Drug development

Dr. Mark Reed, (L), is Director of the Centre for Medicinal Chemistry and Drug Discovery at UHN’s Krembil Research Institute and senior author of the study. Dr. Jeremy Sivak is a Senior Scientist at UHN’s Donald K. Johnson Eye Institute and a co-author of the study (Photo: The Globe and Mail).

Scientists at the Centre for Medicinal Chemistry and Drug Discovery (CMCDD) at University Health Network’s Krembil Research Institute report a new total synthesis of natural product lipoxin B4 (LXB4), a molecule with neuroprotective properties.

LXB4 is a small lipid molecule that dampens inflammation. Krembil Senior Scientist Dr. Jeremy Sivak and his team found that this molecule is produced in the retina and protects retinal neurons against the damaging effects of increased eye pressure and inflammation in experimental models of glaucoma – one of the leading causes of blindness in people over the age of 60.

“We have been exploring whether we can stimulate the body to produce more LXB4 or deliver a synthetic version of the molecule directly into the retina to treat glaucoma,” says Dr. Sivak.

Pipette and molecules
Medicinal chemistry is a discipline focused on the design and development of drugs and other pharmaceutical compounds. Medicinal chemists play an important role in drug discovery by synthesizing compounds for testing in preclinical studies. (Photo: Getty Images)

After discovering LXB4’s key roles in retinal disease, Dr. Sivak’s team focused on strategies to reproduce the molecule in the lab so that they could study its biological effects. To do this, they partnered with medicinal chemist Dr. Mark Reed, a staff scientist at the Krembil Research Institute and Director of CMDD.

Starting with readily accessible chemical building blocks, Dr. Reed’s team used a series of medicinal chemistry methods to create the complex molecule from scratch. The team confirmed the molecule’s precise chemical structure for the first time and demonstrated that it has significant neuroprotective activity in a test of retinal neuron survival.

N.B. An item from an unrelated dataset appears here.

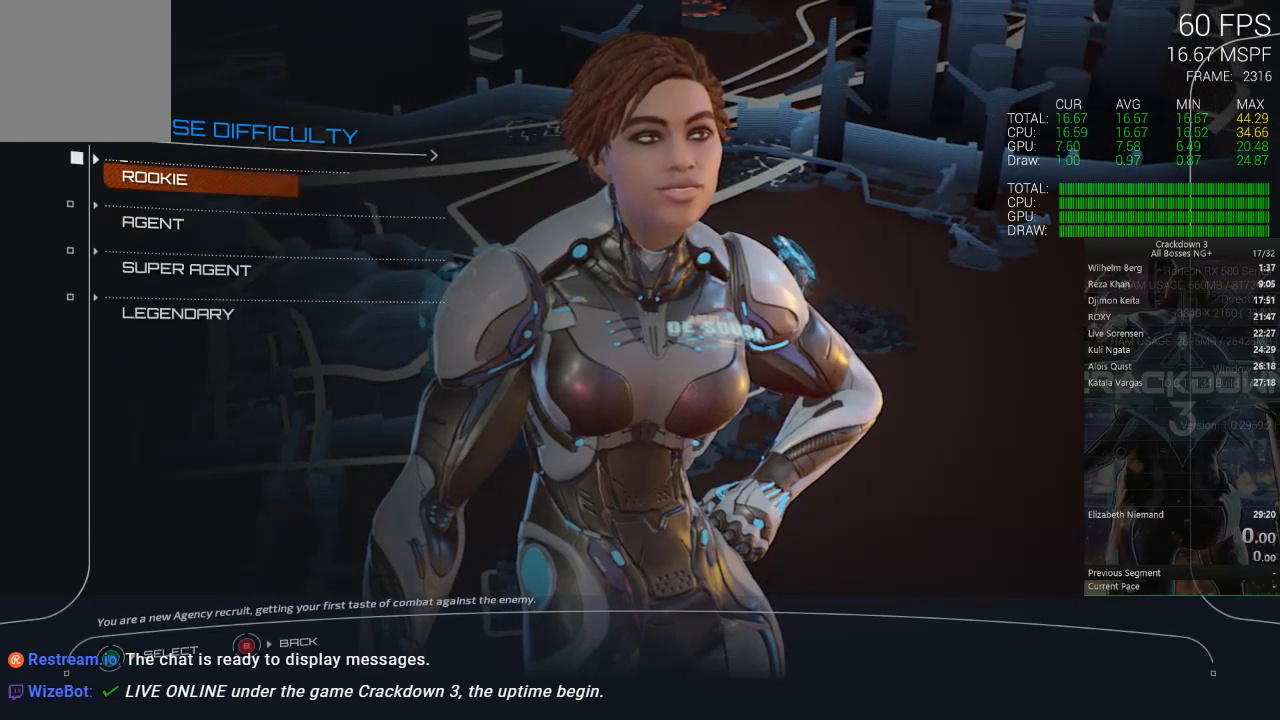
{"buttons": [], "left_stick": "center", "right_stick": "center", "events": []}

“Our team has shown that LXB4 can be produced in large quantities synthetically and can easily be modified to change its activity,” Dr. Reed says. “This opens the door to studies that explore how LXB4 functions, which will ultimately shed light on how to enhance its action to treat inflammatory and neurodegenerative diseases.”

In addition to the molecule serving as a potential treatment for glaucoma, a deeper understanding of LXB4 could unlock new treatments for a host of diseases in which inflammation is a contributing factor, such as lupus, asthma, cancer and Alzheimer disease.

“Drug development is a complex undertaking – it often takes over 10 years to bring a new drug to market,” says Dr. Reed. “The close collaboration between scientists and in-house medicinal chemists at Krembil is enabling us to accelerate this process and translate discoveries into life-changing therapies.”

This work was supported in part by donors to UHN Foundation.